Both follow §1. Django spokes are the deep lane here (patterns/TDD/security/celery/verification);
FastAPI is one consolidated spoke. Need ranking/feed logic behind either → `recsys-pipeline-architect`.

## 3. Testing & the verify gate (nothing is "done" untested)

- **TDD is the default** — red → green → refactor. Plain Python → `python-testing`; Django → `django-tdd` (pytest-django, factory_boy, DRF test client).
- **Target the service layer**, not the framework. Test transforms, branching, and contracts directly; use fixtures/mocks at the edges.
- **The gate before any PR or deploy**: environment → lint/format → type-check → tests + coverage → security scan → readiness.

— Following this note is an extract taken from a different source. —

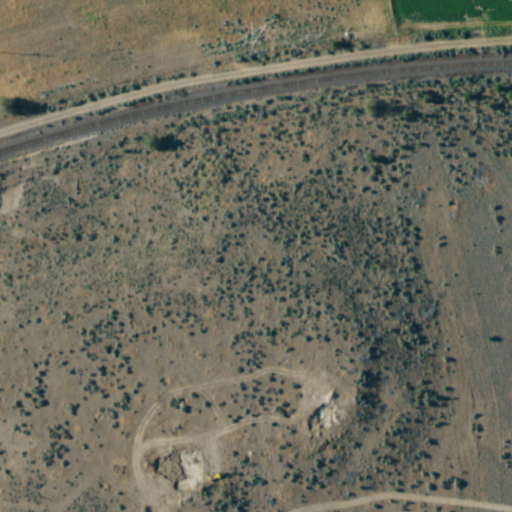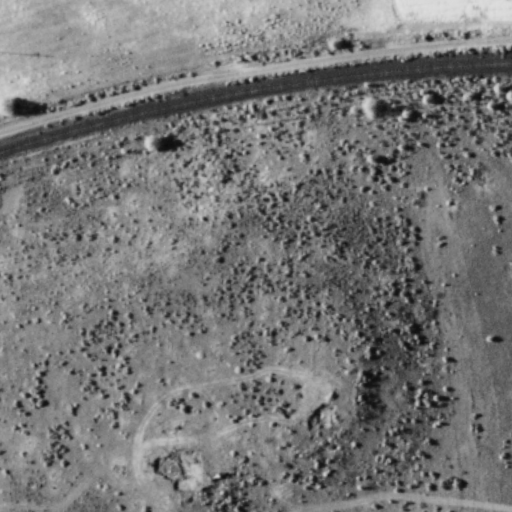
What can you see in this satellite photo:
railway: (252, 93)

Django ships this as `django-verification`; for FastAPI/ML, run the same phases with the tools in §5.

## 4. Security & secrets (non-negotiable in production)

- `DEBUG` off; secrets from the environment, never committed. → `django-security`
- Validate at the boundary (§1) — defense against SQLi/XSS/mass-assignment starts there.
- Auth/authz explicit per endpoint; CSRF for cookie-session apps; HTTPS-only cookies + HSTS in prod.
- For ML, treat artifacts/datasets/prompts/logs as a security surface (secrets, PII, unsafe deserialization). → `mle-workflow`

## 5. Version / tooling matrix

| Concern | Default tool | Spoke |
|---|---|---|
| Language | Python 3.11+, full type hints | `python-patterns` |
| Tests | pytest (+ pytest-django for Django) | `python-testing`, `django-tdd` |
| Test data | factory_boy | `django-tdd` |
| Lint / format | ruff + black | `python-patterns`, `django-verification` |
| Type check | mypy | `python-patterns`, `django-verification` |
| Web (batteries) | Django + DRF | `django-patterns` |
| Web (async) | FastAPI + Pydantic v2 | `fastapi-patterns` |
| Async tasks | Celery + Redis/RabbitMQ | `django-celery` |
| ML training | PyTorch (device-agnostic, seeded) | `pytorch-patterns` |
| ML system | data contracts, eval gates, rollback | `mle-workflow` |
| Ranking/feed | six-stage pipeline | `recsys-pipeline-architect` |

## 6. Shared guardrails

- **Thin adapter**: no business logic in views/routers; logic is framework-free and typed.
- **Validate at the boundary**: DRF serializers / Pydantic models on every input *and* output; the client is untrusted.
- **No raw ORM / secrets in responses**; explicit `response_model` / serializer fields only.
- **Untested = unfinished**: TDD by default; the verify gate (§3) must pass before PR/deploy.
- **Prod hygiene**: `DEBUG=False`, env-sourced secrets, secure cookies/HSTS, explicit auth.
- **State scope changes**: a new external call, a loosened auth check, a skipped migration check, or an un-gated model promotion is a change worth saying out loud.
- **Django vs FastAPI**: choose once per service by §2; don't blend ORM-centric Django logic into an async FastAPI router or vice versa.